Friday, August 10, 2007

Interviu cu Tom Ford pentru CNN - foarte interesant


(CNN) -- Designer, Tom Ford is one of the most talked about men in fashion. He is considered a showman by some and the appetite for information about his personal life and business ventures is seemingly endless. But, underneath it all, he claims he is quite shy. Monita Rajpal talks to him in an exclusive interview at his London home.

Monita Rajpal (MR): How do you define a luxury brand in this day and age?

Tom Ford (TF): Most brands that are called luxury brands today are not true luxury brands. In the 90s, at Gucci we made luxury quite accessible. The globalization of fashion and luxury means you now find the same luxury brands in every city. The stores look the same, the products are the same. It is still a very good quality product but it is now readily available to everyone. It's a kind of mass luxury.

What I am trying to do at this stage in my life and at this stage in my business, is bring back the notion of true luxury which is really creating the very best thing you can possibly have.

MR: Do you feel you can do that because you are now your own boss?

TF: That's certainly part of it.
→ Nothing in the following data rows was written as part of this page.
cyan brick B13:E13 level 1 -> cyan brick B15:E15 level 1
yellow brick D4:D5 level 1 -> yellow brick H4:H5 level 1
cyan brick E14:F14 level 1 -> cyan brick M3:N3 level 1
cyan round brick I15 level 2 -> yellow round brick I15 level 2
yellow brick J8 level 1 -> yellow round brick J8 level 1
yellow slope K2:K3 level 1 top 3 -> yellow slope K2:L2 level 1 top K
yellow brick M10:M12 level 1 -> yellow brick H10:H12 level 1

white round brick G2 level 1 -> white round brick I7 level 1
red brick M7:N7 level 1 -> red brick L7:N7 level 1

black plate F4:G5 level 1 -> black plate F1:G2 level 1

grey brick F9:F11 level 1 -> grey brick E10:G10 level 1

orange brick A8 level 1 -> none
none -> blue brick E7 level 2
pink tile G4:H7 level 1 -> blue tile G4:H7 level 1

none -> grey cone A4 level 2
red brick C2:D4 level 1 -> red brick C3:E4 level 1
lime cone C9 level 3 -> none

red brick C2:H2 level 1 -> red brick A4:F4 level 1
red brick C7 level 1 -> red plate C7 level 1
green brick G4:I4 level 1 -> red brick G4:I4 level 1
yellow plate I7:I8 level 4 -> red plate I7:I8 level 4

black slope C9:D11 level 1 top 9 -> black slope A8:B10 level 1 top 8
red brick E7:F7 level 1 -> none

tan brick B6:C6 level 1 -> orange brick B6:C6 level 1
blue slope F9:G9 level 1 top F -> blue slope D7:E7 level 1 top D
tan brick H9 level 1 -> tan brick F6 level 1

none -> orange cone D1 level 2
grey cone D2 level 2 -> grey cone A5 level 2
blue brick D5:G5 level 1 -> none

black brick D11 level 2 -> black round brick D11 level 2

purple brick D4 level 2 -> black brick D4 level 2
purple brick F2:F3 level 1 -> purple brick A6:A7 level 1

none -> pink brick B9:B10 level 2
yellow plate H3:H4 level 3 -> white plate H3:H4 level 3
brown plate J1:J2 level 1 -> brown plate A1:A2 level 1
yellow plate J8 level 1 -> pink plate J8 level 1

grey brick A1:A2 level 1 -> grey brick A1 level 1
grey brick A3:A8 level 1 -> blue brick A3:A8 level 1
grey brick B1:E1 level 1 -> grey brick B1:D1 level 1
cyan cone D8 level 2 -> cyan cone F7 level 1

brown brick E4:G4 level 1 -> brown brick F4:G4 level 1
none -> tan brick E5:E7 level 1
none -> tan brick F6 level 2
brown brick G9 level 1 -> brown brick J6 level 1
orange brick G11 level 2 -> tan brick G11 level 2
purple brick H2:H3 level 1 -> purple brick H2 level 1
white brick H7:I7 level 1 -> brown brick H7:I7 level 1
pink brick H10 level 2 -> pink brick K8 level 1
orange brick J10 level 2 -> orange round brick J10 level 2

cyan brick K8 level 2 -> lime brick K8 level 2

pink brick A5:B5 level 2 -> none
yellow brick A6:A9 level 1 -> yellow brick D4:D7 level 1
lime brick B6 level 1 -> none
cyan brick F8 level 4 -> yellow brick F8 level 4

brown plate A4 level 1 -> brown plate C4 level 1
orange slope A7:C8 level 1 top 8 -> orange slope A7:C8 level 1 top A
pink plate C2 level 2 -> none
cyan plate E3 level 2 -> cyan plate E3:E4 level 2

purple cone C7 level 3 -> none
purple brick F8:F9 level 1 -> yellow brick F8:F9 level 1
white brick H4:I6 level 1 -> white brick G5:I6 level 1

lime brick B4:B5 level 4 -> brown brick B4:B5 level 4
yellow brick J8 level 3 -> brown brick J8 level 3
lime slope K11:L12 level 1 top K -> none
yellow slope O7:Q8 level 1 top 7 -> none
In starting something that's never been done before, if I had shareholders I'd have to defend myself because this is not the normal way to build a company. But I have always acted with a combination of a cerebral insight and intuitive feeling. Intuition, if you are fashion designer is really the key to everything. I just really have a feeling it's the right moment in time to create a new business model. Obviously I have facts and figures that could back that up. It isn't a gamble; it's a calculated risk.

MR: You are very interested in emerging markets: Asia, the Middle East. But these are also markets that are interested in mass luxury. How do you combine the two?

TF: In any society, you have different strata of individuals and different levels of wealth. Of course, as the entire population steps up to a new level of wealth they need accessible luxury, mass luxury. At the same time, these markets have made the most dramatic creation of wealth possibly the world has ever seen, and those individuals want the best money can buy.

Most of these emerging markets are cultures that have been quite materialistic at a certain time in their history. Chinese culture for example has been denied materialism for eighty years or more. So they are hungry for this. These are also patriarchal societies where the moment a man makes money the first he does is dress himself and then worry about dressing his wife, his girlfriend, his children. So, luxury men's wear happening at the same time that there's this enormous wealth creation all over the world in emerging markets, and in existing markets is, I think, the right concept at the right time.

MR: Do you feel you don't have to compete?

TF: I feel I don't have to compete in certain ways. I am also at a stage in my life where I want to only do thing that I love. I only want to do things that make me happy. Making money is important, but it's not my ultimate driver.

MR: How did you get to this point?

TF: A lot of hard work, twenty years in the fashion business, and I suppose, a lot of soul searching, and while I am only forty five I do feel I have a good sense of who I am, what I like, what I'm good at, a sense of what I can contribute and what makes me happy. So, with that comes a certain security and that also gives you a certain strength.

MR: What is it about that success factor that you are able to not only be in tune with business but actually direct the timing of it?

TF: Figuring out what's right for now is, as I said earlier, a combination of intuition and honestly, it's mostly only intuition. A design business is inherently dependent upon the intuition of its chief designer. Luckily I have a track record that if you show me five pairs of shoes I will almost always pick the one pair that will sell the best. It's just a gift I have for mass taste - a link with what people want in a certain moment in time.

MR: Describe for me the difference between Tom Ford, the man and Tom Ford, the product.

TF: Tom Ford, the product is very confident, very strong. Tom Ford, the man is also those things, but Tom Ford the man is also very shy. No one ever really believes that about me. Being public for me is a performance. That doesn't mean it's not genuine, but I have to get my head into place and I have to perform and I have to be Tom Ford, the product.

MR: Wat was your life like when the decision was made to leave Gucci?

TF: It was terrible. I think it came at a time in my life when I was possibly due a mid-life crisis anyway. I worked so hard all my life to get to a certain point. There's a wonderful quote that says a mid life crisis is when you get to the top of the ladder only to find out that it's against the wrong wall. So, perhaps some of my priorities weren't in the right place. But, I took a little bit of time and cleared my head. Even though I didn't want to leave Gucci at that time and it was quite traumatic for me, I tried to learn something from it. The thing I learnt was that I never ever in my life want to retire.